EXERCISE GOAL: Set down exactly, and only, the lines from the one with "A network of" to the final line of the entries, both included.

Stored data entries:

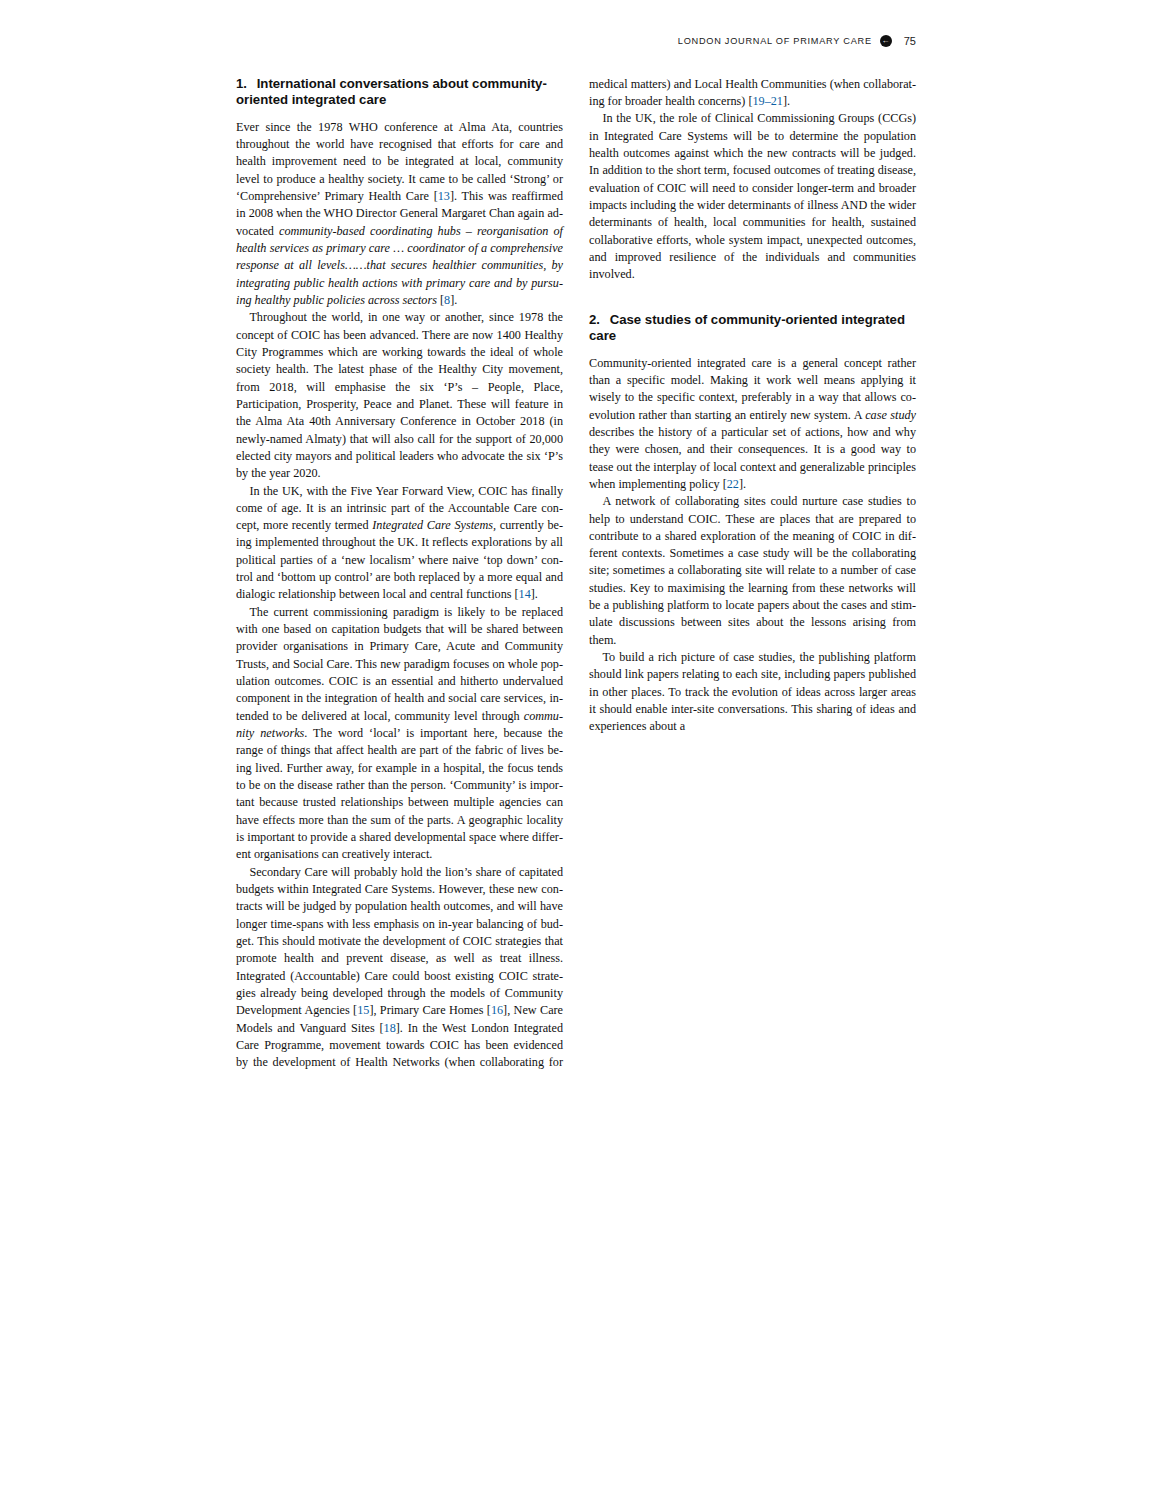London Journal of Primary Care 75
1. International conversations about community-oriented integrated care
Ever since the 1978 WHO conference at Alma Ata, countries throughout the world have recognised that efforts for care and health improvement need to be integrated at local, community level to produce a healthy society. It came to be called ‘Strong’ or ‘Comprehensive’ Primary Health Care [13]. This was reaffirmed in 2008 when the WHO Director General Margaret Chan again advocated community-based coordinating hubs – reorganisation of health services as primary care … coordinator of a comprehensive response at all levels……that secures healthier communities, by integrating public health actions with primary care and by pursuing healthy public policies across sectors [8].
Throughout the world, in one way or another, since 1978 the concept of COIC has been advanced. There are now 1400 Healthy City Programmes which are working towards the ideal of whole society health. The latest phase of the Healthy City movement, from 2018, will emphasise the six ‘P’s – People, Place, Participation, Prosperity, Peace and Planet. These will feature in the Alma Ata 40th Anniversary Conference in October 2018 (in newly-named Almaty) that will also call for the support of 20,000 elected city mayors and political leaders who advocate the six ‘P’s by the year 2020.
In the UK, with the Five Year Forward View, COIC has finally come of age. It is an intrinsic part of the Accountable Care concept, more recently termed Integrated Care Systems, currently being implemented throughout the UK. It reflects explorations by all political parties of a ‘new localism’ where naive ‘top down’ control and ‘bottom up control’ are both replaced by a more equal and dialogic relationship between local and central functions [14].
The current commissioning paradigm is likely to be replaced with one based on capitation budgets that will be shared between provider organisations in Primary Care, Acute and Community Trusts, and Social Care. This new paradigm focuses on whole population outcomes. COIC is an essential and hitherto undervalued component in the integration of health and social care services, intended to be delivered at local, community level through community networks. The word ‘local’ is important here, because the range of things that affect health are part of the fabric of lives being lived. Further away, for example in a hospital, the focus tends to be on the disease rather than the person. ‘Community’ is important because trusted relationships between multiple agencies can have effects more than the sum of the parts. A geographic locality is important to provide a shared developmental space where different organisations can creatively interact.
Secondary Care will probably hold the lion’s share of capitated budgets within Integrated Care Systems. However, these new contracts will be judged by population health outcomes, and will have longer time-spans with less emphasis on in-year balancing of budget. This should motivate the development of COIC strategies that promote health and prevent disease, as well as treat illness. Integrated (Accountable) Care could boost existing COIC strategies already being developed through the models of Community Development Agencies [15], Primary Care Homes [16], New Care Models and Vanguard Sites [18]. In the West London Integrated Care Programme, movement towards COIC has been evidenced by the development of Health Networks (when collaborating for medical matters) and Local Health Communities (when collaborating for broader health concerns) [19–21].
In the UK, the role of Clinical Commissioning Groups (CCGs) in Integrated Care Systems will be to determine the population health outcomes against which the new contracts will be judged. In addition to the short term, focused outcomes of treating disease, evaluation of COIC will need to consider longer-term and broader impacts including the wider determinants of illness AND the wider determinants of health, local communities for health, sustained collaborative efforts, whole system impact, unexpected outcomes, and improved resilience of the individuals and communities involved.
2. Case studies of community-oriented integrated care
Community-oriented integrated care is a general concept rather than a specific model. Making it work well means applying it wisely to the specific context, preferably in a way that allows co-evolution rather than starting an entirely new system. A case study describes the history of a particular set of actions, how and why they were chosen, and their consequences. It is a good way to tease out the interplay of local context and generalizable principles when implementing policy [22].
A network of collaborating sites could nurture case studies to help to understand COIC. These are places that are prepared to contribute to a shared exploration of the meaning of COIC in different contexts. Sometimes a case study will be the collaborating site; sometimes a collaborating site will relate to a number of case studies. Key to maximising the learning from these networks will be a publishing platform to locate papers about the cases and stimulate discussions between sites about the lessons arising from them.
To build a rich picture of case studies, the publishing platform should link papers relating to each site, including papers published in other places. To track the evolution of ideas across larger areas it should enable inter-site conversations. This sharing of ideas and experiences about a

PROBLEM SOLUTION:
A network of collaborating sites could nurture case studies to help to understand COIC. These are places that are prepared to contribute to a shared exploration of the meaning of COIC in different contexts. Sometimes a case study will be the collaborating site; sometimes a collaborating site will relate to a number of case studies. Key to maximising the learning from these networks will be a publishing platform to locate papers about the cases and stimulate discussions between sites about the lessons arising from them.
To build a rich picture of case studies, the publishing platform should link papers relating to each site, including papers published in other places. To track the evolution of ideas across larger areas it should enable inter-site conversations. This sharing of ideas and experiences about a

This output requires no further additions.